◆ DOKUMENTAUSZUG ◆
——

Wir richten daher einen dringenden Appell an Sie als zuständige Ministerin des Landes NRW diese Situation zu berücksichtigen und Änderungen im Schulgesetz vorzunehmen.
Nach § 6 Abs. 5, Satz 1 bis 3 der Verordnung zur Ausführung des § 93 Abs. 2 Schulgesetz NRW beträgt der Klassenfrequenzrichtwert in der Realschule, der Sekundarstufe I des Gymnasiums und der Gesamtschule 28. Es gilt die Bandbreite 26 bis 30. Abweichend hiervon beträgt in den Klassen 5 und 6 der Klassenfrequenzrichtwert 27 und es gilt die Bandbreite 25 bis 29. Weiter ist im § 6 Abs. 5 unter Punkt 2 der VO zu § 93 Abs. 2 Schulgesetz das Folgende ab vier Parallelklassen geregelt: „Soweit es im Einzelfall zur Klassenbildung erforderlich ist, kann die Bandbreite nach den Sätzen 2 und 3 um eine Schülerin oder einen Schüler unterschritten, an einer Realschule oder einem Gymnasium auch um eine Schülerin oder einen Schüler überschritten werden.“
Diese Verordnung muss, im Sinne der Schülerinnen und Schüler, dahingehend verändert werden, dass die Bandbreite in den Klassen 5 und 6 in Schulen längeren gemeinsamen Lernens auf 25 bis 28 reduziert wird um bei Situationen, wie sie beispielsweise in Kempen vorliegen, 2 Gymnasien, eine auslaufende Real- sowie Hauptschule und eine aufbauende Gesamtschule, einen Puffer für mögliche Zuzüge oder Schulformwechsler vorzuhalten und diese dann wohnortnah beschulen zu können. Sicherlich kann eine Beschulung am Ort nicht grundsätzlich garantiert werden, doch gerade in ländlichen Bereichen wie Kempen bietet der ÖPNV außerstädtisch nicht die Möglichkeiten eines schnellen Schulweges. Einen Schulweg von 1 ½ Std. wie er beispielsweise durch die Nichtaufnahme eines Schülers aus St.Hubert an der Gesamtschule Kempen wegen „voller Klassen“ nötig wurde, halten wir aber für unzumutbar. Durch einen eingeplanten Puffer innerhalb der Bandbreite für ländliche oder Kommunen mit nur zwei verschiedenen Schulformen im Sek.I würde man das weitestgehend, zum Wohle der Schülerinnen und Schüler sowie dem Ansatz kleiner Klassen, ausschließen.

——

◆ EINTRÄGE ◆
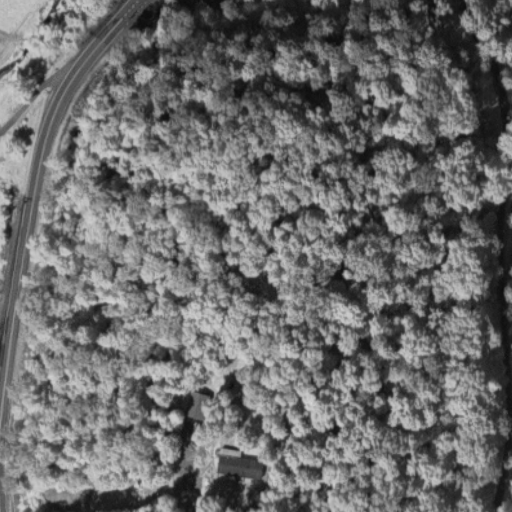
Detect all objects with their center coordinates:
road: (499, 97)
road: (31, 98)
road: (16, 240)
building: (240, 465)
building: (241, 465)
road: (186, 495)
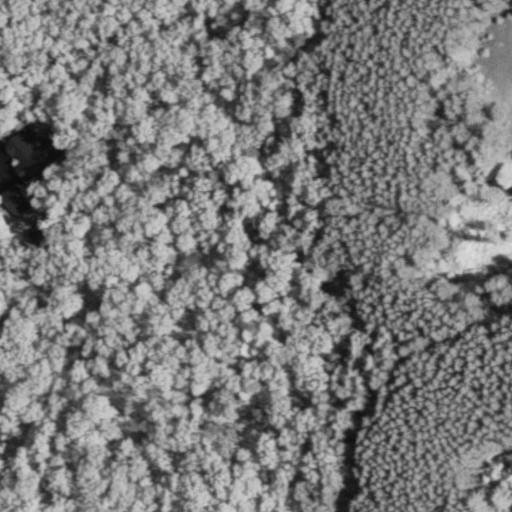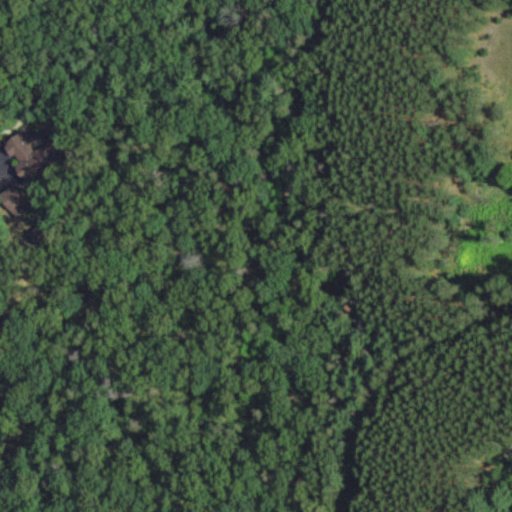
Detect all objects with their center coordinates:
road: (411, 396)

——

◆ AUFGABENBESCHREIBUNG ◆
Führe den Text über die Klassengrößen an Schulen in NRW ab seinem letzten Satz fort. Die Einträge braucht man hier nicht.

◆ DIE ANTWORT ◆
Ebenso ist der Erlass des Ministeriums für Schule und Weiterbildung NRW, vom 18.05.2015, der Regelungen zum leistungsbedingten Wechsel von Schülern des gegliederten Schulsystems auf Schulen des längeren gemeinsamen Lernens regelt, anzupassen. Da zwar grundsätzlich ein Wahlrecht der Eltern zwischen Schulformen des gegliederten Systems und den Schulen des gemeinsamen Lernens besteht, diese jedoch eine eindeutige Bevorzugung der Schulformen längeren
gemeinsamen Lernens vorsieht und zu Problemen in kleineren Kommunen führt. Dabei nehmen Schulen des längeren gemeinsamen Lernens Schülerinnen und Schüler aus anderen Schulformen grundsätzlich nur im Rahmen der rechtlich vorgesehenen Klassenbildungswerte auf Basis der tatsächlich vorhandenen Zügigkeit und an zweiter Stelle auf. Im Falle der Kapazitätserschöpfung an diesen Schulen ist vorrangig die Aufnahme an den Schulen des gegliederten Systems zu prüfen. Bei Überschreitung der Aufnahmekapazität ist in Ausnahmefällen die Bildung einer zusätzlichen Parallelklasse ab der Jahrgangsstufe 7 auch an einer Schule des längeren gemeinsamen Lernens zwar nicht ausgeschlossen, sie soll jedoch möglichst verhindert werden.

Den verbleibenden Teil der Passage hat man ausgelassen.